_EXERCISE DESCRIPTION_
Pick up the Orlando road-trip account at the point where it stops, and keep writing it in the same voice.

_DOCUMENT TEXT_
-=-=-
Here we are in Orlando, and it’s beautiful — sunny and warm, with a brisk breeze blowing to keep the temperatures mild. The drive here was uneventful, except to say that it was like driving through bug soup. The Florida “love bugs” are in season this week, and it was a veritable hailstorm of them on the interstate. By the time we got to Orlando, the entire front of Apple’s Mazda was a bugbath. I could barely see out the windshield anymore, either, so I stopped at a gas station to clean the glass before we checked in at the hotel.
The gas station was easily the most nerve-wracking event of the entire day — the only one, really. Gas prices here in Orlando seem to be around $2.99 a gallon for 87 octane, but this Hess station I stopped at was stickered at $2.95. As you might expect, the place was packed. There were lines four or five cars deep behind every pump. Fortunately, I didn’t need gas — I just needed a damn squeegee.
-=-=-
[Rendered images with source text]
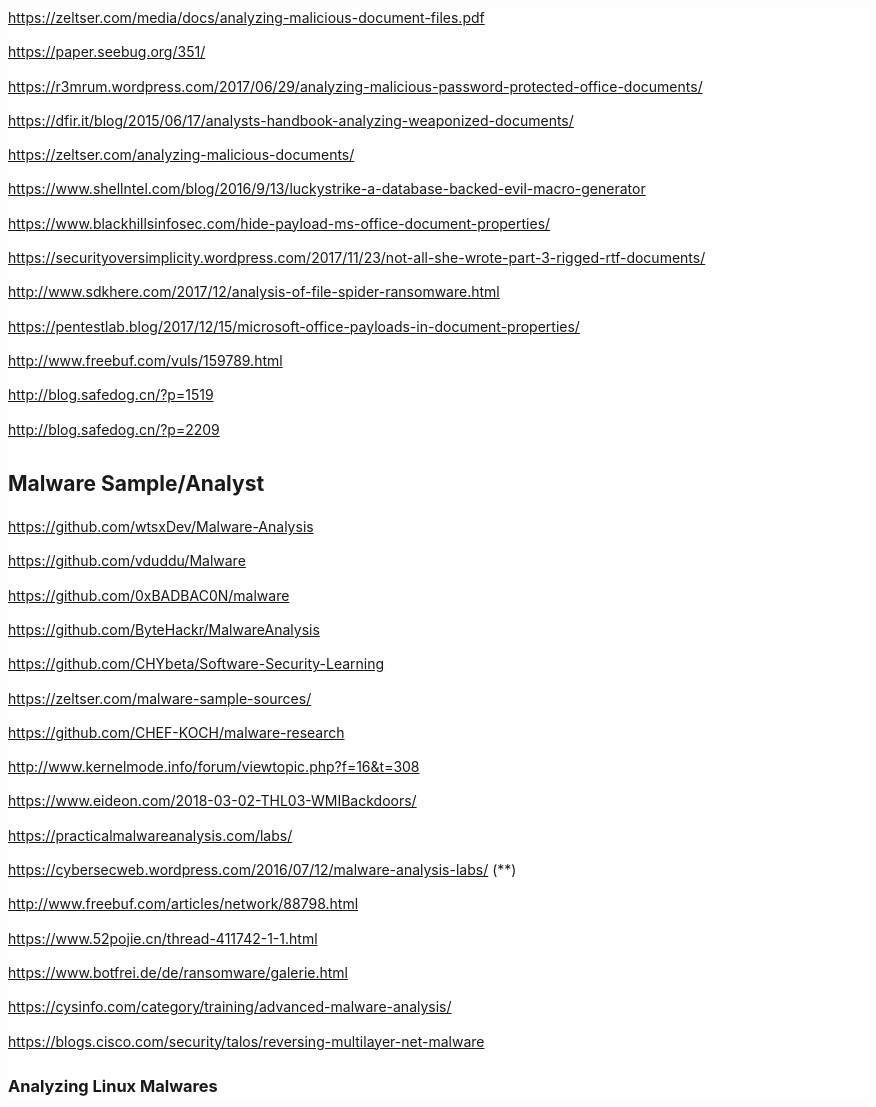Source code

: <https://zeltser.com/media/docs/analyzing-malicious-document-files.pdf>　　　

<https://paper.seebug.org/351/>　　

<https://r3mrum.wordpress.com/2017/06/29/analyzing-malicious-password-protected-office-documents/>

<https://dfir.it/blog/2015/06/17/analysts-handbook-analyzing-weaponized-documents/>

<https://zeltser.com/analyzing-malicious-documents/>

<https://www.shellntel.com/blog/2016/9/13/luckystrike-a-database-backed-evil-macro-generator>

<https://www.blackhillsinfosec.com/hide-payload-ms-office-document-properties/>

<https://securityoversimplicity.wordpress.com/2017/11/23/not-all-she-wrote-part-3-rigged-rtf-documents/>

<http://www.sdkhere.com/2017/12/analysis-of-file-spider-ransomware.html>

<https://pentestlab.blog/2017/12/15/microsoft-office-payloads-in-document-properties/>

<http://www.freebuf.com/vuls/159789.html>

<http://blog.safedog.cn/?p=1519>

<http://blog.safedog.cn/?p=2209>

## Malware Sample/Analyst

<https://github.com/wtsxDev/Malware-Analysis>

<https://github.com/vduddu/Malware>

<https://github.com/0xBADBAC0N/malware>

<https://github.com/ByteHackr/MalwareAnalysis>

<https://github.com/CHYbeta/Software-Security-Learning>

<https://zeltser.com/malware-sample-sources/>

<https://github.com/CHEF-KOCH/malware-research>

<http://www.kernelmode.info/forum/viewtopic.php?f=16&t=308>

<https://www.eideon.com/2018-03-02-THL03-WMIBackdoors/>

<https://practicalmalwareanalysis.com/labs/>

<https://cybersecweb.wordpress.com/2016/07/12/malware-analysis-labs/> (\*\*)

<http://www.freebuf.com/articles/network/88798.html>

<https://www.52pojie.cn/thread-411742-1-1.html>

<https://www.botfrei.de/de/ransomware/galerie.html>

<https://cysinfo.com/category/training/advanced-malware-analysis/>

<https://blogs.cisco.com/security/talos/reversing-multilayer-net-malware>

### Analyzing Linux Malwares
-=-=-
_REPLY_
That was easier said than done. In the end, I had to park along the outer edge of the gas station lot, run over to a pump, grab a squeegee and hoof it back to the car to clean it up. The first squeegee I picked, unfortunately, was falling apart, so I had to go back and get another one. Finally I had the windshield and headlights cleaned off — the rest of the fascia and hood was a disaster, but I didn’t exactly want to hand-wash the car in the middle of a mega-crowded gas station parking lot — so I left it at that.
We were just about to take off, when I looked up and saw a HUGE bus driving through the gas station, trying to circle around and go out the rear exit. I seriously thought the thing was gonna hit my car and scrape all down the side of it, but it didn’t. But, the bus couldn’t get out the rear driveway, because there was a sedan waiting in line at a gas pump, blocking it. The bus was blocking us in, so we had to sit there and wait until somebody deigned to move.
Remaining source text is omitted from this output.